JP Morgan launched in Mexico its ETFs focused on reducing the carbon footprint of Chinese companies, with ticker symbol JCCT, the Carbon Transition China Equity it would be the first financial vehicle that would monitor the energy transition of the Asian giant.

In its commitment to the Mexican market, JP Morgan List your product on the Institutional Stock Market (BIVA)which seeks to minimize carbon emissions by 30% through investment in sustainable companies.

He ETFs would open at a price of 500 pesos, made up of 170 stations from the Hong Kong Stock Exchangeall committed to the goal of reducing their carbon footprint and with a business leadership focus on the energy transition.

through the Artificial intelligencethe ETF would seek to identify which companies will be the winners of the energy transition in China.

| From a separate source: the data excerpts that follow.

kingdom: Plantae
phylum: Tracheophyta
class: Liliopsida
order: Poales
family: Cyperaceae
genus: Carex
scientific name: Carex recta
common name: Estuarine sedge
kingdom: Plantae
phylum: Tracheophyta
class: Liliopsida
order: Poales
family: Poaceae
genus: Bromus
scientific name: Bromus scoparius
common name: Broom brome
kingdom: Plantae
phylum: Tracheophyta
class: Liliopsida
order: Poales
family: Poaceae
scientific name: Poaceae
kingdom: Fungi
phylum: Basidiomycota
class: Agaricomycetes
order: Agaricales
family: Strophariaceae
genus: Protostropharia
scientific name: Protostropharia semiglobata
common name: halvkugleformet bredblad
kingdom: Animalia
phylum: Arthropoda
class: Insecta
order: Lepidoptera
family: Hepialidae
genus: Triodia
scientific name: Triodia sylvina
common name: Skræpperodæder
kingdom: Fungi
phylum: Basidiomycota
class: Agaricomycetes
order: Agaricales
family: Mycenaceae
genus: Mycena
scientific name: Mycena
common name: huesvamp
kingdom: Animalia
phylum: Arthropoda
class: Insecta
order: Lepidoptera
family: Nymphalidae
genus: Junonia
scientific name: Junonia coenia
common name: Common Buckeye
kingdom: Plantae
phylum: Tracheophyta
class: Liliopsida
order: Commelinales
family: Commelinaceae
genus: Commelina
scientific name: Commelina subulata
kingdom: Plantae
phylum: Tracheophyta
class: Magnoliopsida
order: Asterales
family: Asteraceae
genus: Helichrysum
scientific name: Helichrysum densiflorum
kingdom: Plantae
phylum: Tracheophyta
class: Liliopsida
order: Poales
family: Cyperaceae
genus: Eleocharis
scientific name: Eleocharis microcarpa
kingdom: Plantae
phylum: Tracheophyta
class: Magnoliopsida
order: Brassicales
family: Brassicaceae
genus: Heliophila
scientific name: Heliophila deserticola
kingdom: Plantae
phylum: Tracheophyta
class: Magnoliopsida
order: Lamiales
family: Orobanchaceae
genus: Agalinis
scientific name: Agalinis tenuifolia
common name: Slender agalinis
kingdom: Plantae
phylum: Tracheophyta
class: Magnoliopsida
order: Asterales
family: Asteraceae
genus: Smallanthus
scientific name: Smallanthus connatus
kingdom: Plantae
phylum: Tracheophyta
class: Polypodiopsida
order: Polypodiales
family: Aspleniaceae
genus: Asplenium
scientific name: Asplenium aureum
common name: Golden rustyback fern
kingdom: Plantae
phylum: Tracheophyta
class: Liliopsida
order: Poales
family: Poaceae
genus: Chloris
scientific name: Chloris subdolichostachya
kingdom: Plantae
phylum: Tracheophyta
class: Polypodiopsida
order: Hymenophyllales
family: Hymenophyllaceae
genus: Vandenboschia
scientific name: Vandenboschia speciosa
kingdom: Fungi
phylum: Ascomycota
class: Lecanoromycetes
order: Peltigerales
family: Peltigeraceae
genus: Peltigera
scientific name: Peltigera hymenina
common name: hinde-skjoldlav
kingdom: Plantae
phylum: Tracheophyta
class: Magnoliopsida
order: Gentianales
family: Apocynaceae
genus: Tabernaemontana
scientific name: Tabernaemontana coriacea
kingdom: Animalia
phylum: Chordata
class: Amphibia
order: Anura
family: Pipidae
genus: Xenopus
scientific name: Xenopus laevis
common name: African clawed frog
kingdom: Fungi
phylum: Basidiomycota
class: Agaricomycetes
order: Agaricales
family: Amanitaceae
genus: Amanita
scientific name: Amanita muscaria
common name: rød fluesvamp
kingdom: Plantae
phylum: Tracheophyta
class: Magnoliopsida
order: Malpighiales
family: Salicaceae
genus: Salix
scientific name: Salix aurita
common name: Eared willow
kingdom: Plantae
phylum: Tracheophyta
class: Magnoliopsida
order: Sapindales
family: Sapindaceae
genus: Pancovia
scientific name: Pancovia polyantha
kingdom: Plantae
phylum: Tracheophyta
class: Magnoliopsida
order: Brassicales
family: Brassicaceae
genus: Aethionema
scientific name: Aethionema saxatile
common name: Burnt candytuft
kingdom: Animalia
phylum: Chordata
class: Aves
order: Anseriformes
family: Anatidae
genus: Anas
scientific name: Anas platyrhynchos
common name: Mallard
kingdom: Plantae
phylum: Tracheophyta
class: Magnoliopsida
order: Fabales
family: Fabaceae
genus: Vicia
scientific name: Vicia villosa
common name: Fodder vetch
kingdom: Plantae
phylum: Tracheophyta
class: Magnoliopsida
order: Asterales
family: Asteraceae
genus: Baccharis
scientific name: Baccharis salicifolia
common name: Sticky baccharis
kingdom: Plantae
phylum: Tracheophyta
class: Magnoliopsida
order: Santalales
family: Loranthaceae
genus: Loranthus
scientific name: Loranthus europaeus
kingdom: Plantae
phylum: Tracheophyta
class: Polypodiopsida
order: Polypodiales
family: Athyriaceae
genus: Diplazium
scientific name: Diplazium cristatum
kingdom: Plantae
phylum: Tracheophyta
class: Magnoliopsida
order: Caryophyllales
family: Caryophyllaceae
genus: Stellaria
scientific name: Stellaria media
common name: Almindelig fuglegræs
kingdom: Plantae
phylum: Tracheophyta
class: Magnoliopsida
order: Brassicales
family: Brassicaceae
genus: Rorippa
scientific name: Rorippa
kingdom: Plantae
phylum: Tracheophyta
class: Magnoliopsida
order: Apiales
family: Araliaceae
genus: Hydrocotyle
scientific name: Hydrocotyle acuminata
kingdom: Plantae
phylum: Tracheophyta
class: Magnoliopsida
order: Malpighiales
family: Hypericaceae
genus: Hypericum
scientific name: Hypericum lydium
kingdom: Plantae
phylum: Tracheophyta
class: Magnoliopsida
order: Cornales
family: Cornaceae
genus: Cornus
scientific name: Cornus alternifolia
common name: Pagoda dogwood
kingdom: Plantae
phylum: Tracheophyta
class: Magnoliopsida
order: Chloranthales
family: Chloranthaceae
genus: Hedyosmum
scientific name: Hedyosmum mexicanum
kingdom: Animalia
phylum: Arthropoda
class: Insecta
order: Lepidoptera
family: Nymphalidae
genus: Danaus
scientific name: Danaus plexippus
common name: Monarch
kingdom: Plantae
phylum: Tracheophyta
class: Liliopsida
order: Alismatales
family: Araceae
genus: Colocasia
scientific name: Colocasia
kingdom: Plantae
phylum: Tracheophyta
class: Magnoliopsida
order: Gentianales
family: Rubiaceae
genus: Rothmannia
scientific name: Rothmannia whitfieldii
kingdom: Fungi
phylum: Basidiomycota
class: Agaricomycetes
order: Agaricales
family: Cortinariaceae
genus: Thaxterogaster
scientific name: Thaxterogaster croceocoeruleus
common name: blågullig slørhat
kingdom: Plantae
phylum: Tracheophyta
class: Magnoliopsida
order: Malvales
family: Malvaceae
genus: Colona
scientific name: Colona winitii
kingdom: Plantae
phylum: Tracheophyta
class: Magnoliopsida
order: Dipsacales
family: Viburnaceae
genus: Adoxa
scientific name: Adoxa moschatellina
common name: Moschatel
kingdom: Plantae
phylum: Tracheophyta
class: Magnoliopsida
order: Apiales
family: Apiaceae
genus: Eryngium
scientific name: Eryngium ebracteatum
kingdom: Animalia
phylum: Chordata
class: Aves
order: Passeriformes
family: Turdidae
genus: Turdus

“Many sustainable ETFs are made on more aggregate indices, there is another ETF of the same type for the US market, but this ETF innovates by giving it exposure to the Chinese market,” said Juan Pablo Medina-Mora, head of the JP Morgan Asset Management business.

“Today the emerging capital market represents 12% of global shares, and China represents a third of those markets,” added the expert.

The instrument would be intended for all kinds of investors, “because the commission that the ETFs charge a large institutional investor is the same as it would charge a retail investor”, detailed the JP Morgan panelists.

The equity was also approved by the Mexican Association of Afores (amafore), so it is already an asset susceptible to investment in retirement fund managers (Afores).

Carlos Brit, business manager ETFs of JP Morgan In Latin America, he mentioned that China produces two thirds of the solar panels used in the world, they also manufacture 80% of the turbines used to generate wind energy and that they occupy the first position in the market for electric vehicles

“Increasingly, the Chinese economy is based more on domestic consumption, but when a country migrates towards domestic consumption, it gives a more stable growth dynamic,” explained Juan Pablo Medina-Mora.

Carlos Brit said that although they do not have an estimate for the returns of the ETFs, long-term return expectations in the Chinese market are above the US equity market. “On average it would be 7 or 8 percent,” he said.